Dimension créative du bricolage
Innovation par détournement :
Le bricolage illustre la créativité à travers l’usage inattendu ou détourné d’objets. Par exemple, un joystick Xbox utilisé pour contrôler des sous-marins dans la Navy américaine.
Dialogue entre règles et improvisation :
Le bricolage repose sur une connaissance suffisante des règles et des normes pour les détourner. Il s’oppose à une pensée binaire (respecter ou rejeter les normes) et valorise une approche exploratoire où les règles deviennent des outils.
Le bricolage dans la société contemporaine
Dimension monstrueuse :
Les bricolages peuvent être perçus comme monstrueux, car ils mélangent des éléments hétéroclites (ex. Frankenstein). Ces créations suscitent des réactions variées : fascination, rejet, ou tentative de contrôle.
Apprivoisement plutôt que contrôle :
Plutôt que de chercher à exploiter ou standardiser les bricolages, l’idée est d’accepter leur singularité, comme un renard apprivoisé dans Le Petit Prince. Cela invite à une cohabitation respectueuse.

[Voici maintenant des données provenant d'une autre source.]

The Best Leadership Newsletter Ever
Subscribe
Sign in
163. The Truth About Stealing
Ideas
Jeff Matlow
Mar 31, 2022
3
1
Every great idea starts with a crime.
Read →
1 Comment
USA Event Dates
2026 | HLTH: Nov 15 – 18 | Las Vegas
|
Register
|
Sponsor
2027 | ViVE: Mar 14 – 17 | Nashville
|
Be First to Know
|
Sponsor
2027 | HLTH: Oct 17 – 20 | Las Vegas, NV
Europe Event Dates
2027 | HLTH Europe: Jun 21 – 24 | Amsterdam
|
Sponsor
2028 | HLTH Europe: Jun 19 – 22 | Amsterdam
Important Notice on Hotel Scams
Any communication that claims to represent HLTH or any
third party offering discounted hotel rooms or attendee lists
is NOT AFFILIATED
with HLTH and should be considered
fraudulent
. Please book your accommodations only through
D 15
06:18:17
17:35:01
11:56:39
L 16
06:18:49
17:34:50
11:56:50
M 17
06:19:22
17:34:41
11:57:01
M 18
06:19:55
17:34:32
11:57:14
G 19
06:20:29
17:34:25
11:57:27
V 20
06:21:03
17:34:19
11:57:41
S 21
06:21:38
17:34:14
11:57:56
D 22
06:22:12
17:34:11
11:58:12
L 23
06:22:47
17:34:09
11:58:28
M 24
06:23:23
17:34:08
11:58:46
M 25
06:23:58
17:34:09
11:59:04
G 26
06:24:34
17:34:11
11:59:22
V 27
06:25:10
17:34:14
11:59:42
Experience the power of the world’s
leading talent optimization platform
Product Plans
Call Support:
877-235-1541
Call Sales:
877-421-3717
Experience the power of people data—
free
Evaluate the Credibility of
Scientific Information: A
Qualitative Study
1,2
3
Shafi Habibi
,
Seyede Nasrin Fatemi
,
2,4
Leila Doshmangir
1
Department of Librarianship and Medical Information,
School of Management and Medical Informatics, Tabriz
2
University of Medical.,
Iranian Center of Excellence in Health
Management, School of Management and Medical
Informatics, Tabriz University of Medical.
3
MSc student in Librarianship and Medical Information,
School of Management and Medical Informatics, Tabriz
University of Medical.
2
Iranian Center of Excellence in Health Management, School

Impact sur le rapport aux objets :
En donnant de nouveaux usages aux objets, le bricolage augmente leur valeur et leur dignité, en opposition à une culture de consommation qui les appauvrit en les limitant à une fonction unique.
Conclusion : vers une co-création collective
Dialogue et collaboration :
Le bricolage appelle à une interaction entre différents profils (experts, novices, créatifs) pour tester et enrichir les idées.
Il favorise la pluralité des perspectives et la coopération entre ingénieurs et bricoleurs pour créer des solutions innovantes et durables.
Valeurs sous-jacentes :
Le bricolage dépasse l’opposition entre normes et innovation. Il valorise l’altérité, la créativité, et le respect des ressources disponibles, en lien avec des enjeux comme la paix économique ou la durabilité.
Cette analyse met en lumière le rôle central du bricolage dans l'innovation, l’adaptation, et la transformation des organisations et de la société, en valorisant des approches flexibles et collaboratives pour faire face à un monde en mutation.